> _Stored entries_:
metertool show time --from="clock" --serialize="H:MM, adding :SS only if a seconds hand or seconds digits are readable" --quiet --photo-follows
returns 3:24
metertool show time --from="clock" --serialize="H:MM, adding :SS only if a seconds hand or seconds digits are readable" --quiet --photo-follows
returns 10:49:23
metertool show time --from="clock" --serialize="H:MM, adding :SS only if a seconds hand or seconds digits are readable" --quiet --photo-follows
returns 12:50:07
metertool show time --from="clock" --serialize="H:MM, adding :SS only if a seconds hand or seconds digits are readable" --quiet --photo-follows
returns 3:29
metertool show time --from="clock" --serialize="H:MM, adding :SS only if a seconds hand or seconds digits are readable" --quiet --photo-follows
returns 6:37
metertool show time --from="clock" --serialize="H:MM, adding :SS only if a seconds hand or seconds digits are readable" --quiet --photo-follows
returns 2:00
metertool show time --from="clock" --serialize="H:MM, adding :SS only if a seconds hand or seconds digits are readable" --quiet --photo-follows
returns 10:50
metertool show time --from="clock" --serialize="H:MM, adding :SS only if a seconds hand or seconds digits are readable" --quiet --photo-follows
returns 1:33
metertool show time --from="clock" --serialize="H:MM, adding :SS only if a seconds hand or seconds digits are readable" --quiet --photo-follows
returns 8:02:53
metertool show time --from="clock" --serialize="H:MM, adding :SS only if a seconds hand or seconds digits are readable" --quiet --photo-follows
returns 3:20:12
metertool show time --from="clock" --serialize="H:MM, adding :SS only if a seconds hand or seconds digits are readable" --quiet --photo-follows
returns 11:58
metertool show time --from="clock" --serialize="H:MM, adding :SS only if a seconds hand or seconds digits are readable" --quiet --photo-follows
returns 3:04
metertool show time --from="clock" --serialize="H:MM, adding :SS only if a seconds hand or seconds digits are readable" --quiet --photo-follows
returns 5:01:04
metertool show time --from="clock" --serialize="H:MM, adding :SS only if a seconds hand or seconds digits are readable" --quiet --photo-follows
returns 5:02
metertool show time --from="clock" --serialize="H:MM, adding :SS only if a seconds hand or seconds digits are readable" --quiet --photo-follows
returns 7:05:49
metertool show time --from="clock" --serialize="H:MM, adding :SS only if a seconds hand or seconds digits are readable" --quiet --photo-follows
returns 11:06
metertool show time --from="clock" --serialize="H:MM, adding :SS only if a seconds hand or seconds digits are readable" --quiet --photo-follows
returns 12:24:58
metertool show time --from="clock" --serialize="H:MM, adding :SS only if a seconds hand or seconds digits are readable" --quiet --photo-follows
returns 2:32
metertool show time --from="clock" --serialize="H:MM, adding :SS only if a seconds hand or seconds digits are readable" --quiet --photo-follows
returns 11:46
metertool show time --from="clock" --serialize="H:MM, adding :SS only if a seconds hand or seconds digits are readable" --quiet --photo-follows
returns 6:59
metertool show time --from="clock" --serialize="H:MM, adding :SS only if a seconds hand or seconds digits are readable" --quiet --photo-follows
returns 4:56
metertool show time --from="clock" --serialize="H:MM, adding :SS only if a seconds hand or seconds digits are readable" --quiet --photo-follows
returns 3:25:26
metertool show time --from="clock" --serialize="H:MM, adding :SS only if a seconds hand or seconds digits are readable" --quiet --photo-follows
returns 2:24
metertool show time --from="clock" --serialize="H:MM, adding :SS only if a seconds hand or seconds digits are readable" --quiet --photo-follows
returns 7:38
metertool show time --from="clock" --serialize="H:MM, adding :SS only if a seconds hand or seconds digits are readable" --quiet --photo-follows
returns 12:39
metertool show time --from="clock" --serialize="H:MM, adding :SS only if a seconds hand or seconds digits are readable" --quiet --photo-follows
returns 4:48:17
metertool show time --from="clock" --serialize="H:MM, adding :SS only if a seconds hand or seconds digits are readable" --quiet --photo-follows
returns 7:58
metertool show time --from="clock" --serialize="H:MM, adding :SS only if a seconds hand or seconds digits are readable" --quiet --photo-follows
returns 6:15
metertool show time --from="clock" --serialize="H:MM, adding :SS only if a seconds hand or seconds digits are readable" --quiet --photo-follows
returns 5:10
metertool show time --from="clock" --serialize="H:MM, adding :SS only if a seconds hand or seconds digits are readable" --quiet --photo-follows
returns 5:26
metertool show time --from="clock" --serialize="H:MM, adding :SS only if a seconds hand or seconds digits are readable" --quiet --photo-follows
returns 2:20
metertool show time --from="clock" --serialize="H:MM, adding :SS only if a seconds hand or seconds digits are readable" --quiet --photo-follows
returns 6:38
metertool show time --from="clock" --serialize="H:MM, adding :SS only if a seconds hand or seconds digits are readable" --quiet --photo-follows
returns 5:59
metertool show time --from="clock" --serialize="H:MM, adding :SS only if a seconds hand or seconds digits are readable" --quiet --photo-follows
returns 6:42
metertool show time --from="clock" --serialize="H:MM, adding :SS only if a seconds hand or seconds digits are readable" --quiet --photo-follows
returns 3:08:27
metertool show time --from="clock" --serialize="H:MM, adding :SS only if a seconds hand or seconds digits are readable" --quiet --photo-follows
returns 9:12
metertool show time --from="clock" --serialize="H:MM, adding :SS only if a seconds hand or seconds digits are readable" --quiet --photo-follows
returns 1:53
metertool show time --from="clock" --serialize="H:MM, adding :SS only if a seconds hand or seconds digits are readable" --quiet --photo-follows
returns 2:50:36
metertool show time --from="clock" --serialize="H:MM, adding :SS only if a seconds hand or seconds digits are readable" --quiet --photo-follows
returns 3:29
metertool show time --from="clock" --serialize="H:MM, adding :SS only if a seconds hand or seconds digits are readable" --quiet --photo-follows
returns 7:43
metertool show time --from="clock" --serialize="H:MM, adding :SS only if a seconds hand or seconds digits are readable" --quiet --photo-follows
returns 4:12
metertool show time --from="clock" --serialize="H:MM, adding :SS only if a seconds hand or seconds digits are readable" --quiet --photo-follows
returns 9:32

> _Your goal_: In every entry above, replace "metertool" with "clockreader". Write all the entries out again with nothing else altered.

> _Completed task_:
clockreader show time --from="clock" --serialize="H:MM, adding :SS only if a seconds hand or seconds digits are readable" --quiet --photo-follows
returns 3:24
clockreader show time --from="clock" --serialize="H:MM, adding :SS only if a seconds hand or seconds digits are readable" --quiet --photo-follows
returns 10:49:23
clockreader show time --from="clock" --serialize="H:MM, adding :SS only if a seconds hand or seconds digits are readable" --quiet --photo-follows
returns 12:50:07
clockreader show time --from="clock" --serialize="H:MM, adding :SS only if a seconds hand or seconds digits are readable" --quiet --photo-follows
returns 3:29
clockreader show time --from="clock" --serialize="H:MM, adding :SS only if a seconds hand or seconds digits are readable" --quiet --photo-follows
returns 6:37
clockreader show time --from="clock" --serialize="H:MM, adding :SS only if a seconds hand or seconds digits are readable" --quiet --photo-follows
returns 2:00
clockreader show time --from="clock" --serialize="H:MM, adding :SS only if a seconds hand or seconds digits are readable" --quiet --photo-follows
returns 10:50
clockreader show time --from="clock" --serialize="H:MM, adding :SS only if a seconds hand or seconds digits are readable" --quiet --photo-follows
returns 1:33
clockreader show time --from="clock" --serialize="H:MM, adding :SS only if a seconds hand or seconds digits are readable" --quiet --photo-follows
returns 8:02:53
clockreader show time --from="clock" --serialize="H:MM, adding :SS only if a seconds hand or seconds digits are readable" --quiet --photo-follows
returns 3:20:12
clockreader show time --from="clock" --serialize="H:MM, adding :SS only if a seconds hand or seconds digits are readable" --quiet --photo-follows
returns 11:58
clockreader show time --from="clock" --serialize="H:MM, adding :SS only if a seconds hand or seconds digits are readable" --quiet --photo-follows
returns 3:04
clockreader show time --from="clock" --serialize="H:MM, adding :SS only if a seconds hand or seconds digits are readable" --quiet --photo-follows
returns 5:01:04
clockreader show time --from="clock" --serialize="H:MM, adding :SS only if a seconds hand or seconds digits are readable" --quiet --photo-follows
returns 5:02
clockreader show time --from="clock" --serialize="H:MM, adding :SS only if a seconds hand or seconds digits are readable" --quiet --photo-follows
returns 7:05:49
clockreader show time --from="clock" --serialize="H:MM, adding :SS only if a seconds hand or seconds digits are readable" --quiet --photo-follows
returns 11:06
clockreader show time --from="clock" --serialize="H:MM, adding :SS only if a seconds hand or seconds digits are readable" --quiet --photo-follows
returns 12:24:58
clockreader show time --from="clock" --serialize="H:MM, adding :SS only if a seconds hand or seconds digits are readable" --quiet --photo-follows
returns 2:32
clockreader show time --from="clock" --serialize="H:MM, adding :SS only if a seconds hand or seconds digits are readable" --quiet --photo-follows
returns 11:46
clockreader show time --from="clock" --serialize="H:MM, adding :SS only if a seconds hand or seconds digits are readable" --quiet --photo-follows
returns 6:59
clockreader show time --from="clock" --serialize="H:MM, adding :SS only if a seconds hand or seconds digits are readable" --quiet --photo-follows
returns 4:56
clockreader show time --from="clock" --serialize="H:MM, adding :SS only if a seconds hand or seconds digits are readable" --quiet --photo-follows
returns 3:25:26
clockreader show time --from="clock" --serialize="H:MM, adding :SS only if a seconds hand or seconds digits are readable" --quiet --photo-follows
returns 2:24
clockreader show time --from="clock" --serialize="H:MM, adding :SS only if a seconds hand or seconds digits are readable" --quiet --photo-follows
returns 7:38
clockreader show time --from="clock" --serialize="H:MM, adding :SS only if a seconds hand or seconds digits are readable" --quiet --photo-follows
returns 12:39
clockreader show time --from="clock" --serialize="H:MM, adding :SS only if a seconds hand or seconds digits are readable" --quiet --photo-follows
returns 4:48:17
clockreader show time --from="clock" --serialize="H:MM, adding :SS only if a seconds hand or seconds digits are readable" --quiet --photo-follows
returns 7:58
clockreader show time --from="clock" --serialize="H:MM, adding :SS only if a seconds hand or seconds digits are readable" --quiet --photo-follows
returns 6:15
clockreader show time --from="clock" --serialize="H:MM, adding :SS only if a seconds hand or seconds digits are readable" --quiet --photo-follows
returns 5:10
clockreader show time --from="clock" --serialize="H:MM, adding :SS only if a seconds hand or seconds digits are readable" --quiet --photo-follows
returns 5:26
clockreader show time --from="clock" --serialize="H:MM, adding :SS only if a seconds hand or seconds digits are readable" --quiet --photo-follows
returns 2:20
clockreader show time --from="clock" --serialize="H:MM, adding :SS only if a seconds hand or seconds digits are readable" --quiet --photo-follows
returns 6:38
clockreader show time --from="clock" --serialize="H:MM, adding :SS only if a seconds hand or seconds digits are readable" --quiet --photo-follows
returns 5:59
clockreader show time --from="clock" --serialize="H:MM, adding :SS only if a seconds hand or seconds digits are readable" --quiet --photo-follows
returns 6:42
clockreader show time --from="clock" --serialize="H:MM, adding :SS only if a seconds hand or seconds digits are readable" --quiet --photo-follows
returns 3:08:27
clockreader show time --from="clock" --serialize="H:MM, adding :SS only if a seconds hand or seconds digits are readable" --quiet --photo-follows
returns 9:12
clockreader show time --from="clock" --serialize="H:MM, adding :SS only if a seconds hand or seconds digits are readable" --quiet --photo-follows
returns 1:53
clockreader show time --from="clock" --serialize="H:MM, adding :SS only if a seconds hand or seconds digits are readable" --quiet --photo-follows
returns 2:50:36
clockreader show time --from="clock" --serialize="H:MM, adding :SS only if a seconds hand or seconds digits are readable" --quiet --photo-follows
returns 3:29
clockreader show time --from="clock" --serialize="H:MM, adding :SS only if a seconds hand or seconds digits are readable" --quiet --photo-follows
returns 7:43
clockreader show time --from="clock" --serialize="H:MM, adding :SS only if a seconds hand or seconds digits are readable" --quiet --photo-follows
returns 4:12
clockreader show time --from="clock" --serialize="H:MM, adding :SS only if a seconds hand or seconds digits are readable" --quiet --photo-follows
returns 9:32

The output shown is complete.